Ultimately, ChatGPT accurately identified the names and political affiliations of 18 out of 20 mayors. The first time it failed was when it gave a name for a mayor but in the same response stated that the municipality doesn’t actually have a mayor (which is true). Here, editing the prompt may have been able to prevent the error. And the second time it was wrong, it stated the mayor of the city later in the year rather in March as it was an election year. These examples might have been avoided by planning this data construction better. First, I could have found the cities which had elections in 2015 and removed those or handled them manually. Additionally, I could have avoided that first error by asking which localities have a mayor at all.
This task was also performed with weaker constraints on population, instead looking at a random sample of cities with over 40,000 residents. We see ChatGPT perform weaker here with it correctly identifying only 16 out of the 20 town mayors. However, I also saw a clear example of how ChatGPT could be surpassing humans in efficiency. It took ChatGPT less than a minute to output any one answer (often just a few seconds). And in one example, it almost instantly stated the correct mayor of Florence, Alabama and his political affiliation while it took me nearly ten minutes of searching to verify its claim.
For the 40,000-resident cutoff, the process was repeated after switching to the GPT-4 version of ChatGPT. There was a clear improvement. Although, GPT-4 was unsure for many more examples, when it was confident, it was perfectly accurate. This means GPT-4 might be better suited when you are okay with incompleteness but desire perfect accuracy.
To apply this same approach to your research is relatively easy when you have a well-suited project. The steps are as follows:
- Find a list of objects for which you need information.
- Identify the information required.
- Construct a prompt to request the information.
- Write a few lines of code using the OpenAI API to feed the prompt to a GPT model of your choice.

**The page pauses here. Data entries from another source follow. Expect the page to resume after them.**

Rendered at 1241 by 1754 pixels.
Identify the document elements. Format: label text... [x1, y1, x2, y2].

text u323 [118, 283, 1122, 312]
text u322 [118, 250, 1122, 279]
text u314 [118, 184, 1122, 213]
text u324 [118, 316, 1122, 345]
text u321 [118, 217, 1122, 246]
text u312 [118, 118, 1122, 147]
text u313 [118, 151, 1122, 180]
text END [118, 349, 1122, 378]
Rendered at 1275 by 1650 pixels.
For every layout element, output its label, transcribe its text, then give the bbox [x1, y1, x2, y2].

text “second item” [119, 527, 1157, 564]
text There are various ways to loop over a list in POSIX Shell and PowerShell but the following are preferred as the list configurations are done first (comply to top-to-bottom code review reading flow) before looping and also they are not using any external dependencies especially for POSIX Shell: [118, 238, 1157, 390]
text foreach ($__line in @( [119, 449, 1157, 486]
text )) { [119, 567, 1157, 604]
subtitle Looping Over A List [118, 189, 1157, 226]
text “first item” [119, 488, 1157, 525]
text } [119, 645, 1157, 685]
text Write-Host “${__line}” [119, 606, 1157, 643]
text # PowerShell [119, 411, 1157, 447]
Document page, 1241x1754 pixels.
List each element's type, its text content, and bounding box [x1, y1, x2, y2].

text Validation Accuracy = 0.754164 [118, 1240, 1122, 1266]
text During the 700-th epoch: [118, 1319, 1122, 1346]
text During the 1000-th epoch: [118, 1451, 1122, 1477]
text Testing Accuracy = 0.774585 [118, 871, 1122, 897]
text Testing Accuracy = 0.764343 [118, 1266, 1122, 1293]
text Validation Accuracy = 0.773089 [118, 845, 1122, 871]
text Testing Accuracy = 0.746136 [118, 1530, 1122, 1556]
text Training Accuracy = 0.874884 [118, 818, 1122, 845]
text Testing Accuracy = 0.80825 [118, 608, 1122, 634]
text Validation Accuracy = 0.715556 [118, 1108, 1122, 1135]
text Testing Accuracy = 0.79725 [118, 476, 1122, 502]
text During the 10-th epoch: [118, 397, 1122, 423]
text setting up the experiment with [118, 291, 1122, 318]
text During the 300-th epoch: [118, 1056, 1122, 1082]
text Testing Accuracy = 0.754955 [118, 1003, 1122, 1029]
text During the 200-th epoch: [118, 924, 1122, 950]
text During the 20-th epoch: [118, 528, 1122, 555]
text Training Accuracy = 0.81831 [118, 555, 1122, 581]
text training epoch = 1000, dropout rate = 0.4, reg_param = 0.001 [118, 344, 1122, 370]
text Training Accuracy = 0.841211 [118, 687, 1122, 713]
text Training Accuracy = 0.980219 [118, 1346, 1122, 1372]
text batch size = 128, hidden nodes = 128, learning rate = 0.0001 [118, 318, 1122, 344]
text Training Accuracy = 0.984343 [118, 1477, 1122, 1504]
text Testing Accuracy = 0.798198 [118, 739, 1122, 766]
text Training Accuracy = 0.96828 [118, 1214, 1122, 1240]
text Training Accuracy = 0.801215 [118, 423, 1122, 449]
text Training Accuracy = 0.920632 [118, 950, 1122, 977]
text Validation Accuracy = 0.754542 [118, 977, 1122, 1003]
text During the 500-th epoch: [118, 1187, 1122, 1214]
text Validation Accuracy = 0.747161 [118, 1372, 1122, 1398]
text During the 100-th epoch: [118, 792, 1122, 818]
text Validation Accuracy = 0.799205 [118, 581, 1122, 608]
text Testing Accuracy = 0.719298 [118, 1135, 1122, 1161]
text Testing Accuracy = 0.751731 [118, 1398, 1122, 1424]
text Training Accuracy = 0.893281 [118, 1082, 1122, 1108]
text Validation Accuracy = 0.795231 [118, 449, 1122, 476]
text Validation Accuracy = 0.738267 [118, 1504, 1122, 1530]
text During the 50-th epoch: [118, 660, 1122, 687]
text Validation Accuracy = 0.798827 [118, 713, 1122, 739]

Loop through this for all your objects.
- Manually validate randomly selected outputs.
- If accuracy is not at a desired level, alter the variable of interest or revise the prompt and try again.
This method of dataset construction is brand new and largely untested. The size and complexity of these models make it impossible to complete a full analysis on their capabilities, but these examples are exciting, so I encourage you to explore these tools yourself. And, given the significant benefits they may bring to your research, embracing this opportunity is undoubtedly worth considering.
Korinek, A (2023), “Language models and cognitive automation for economic research”, NBER Working Paper 30957.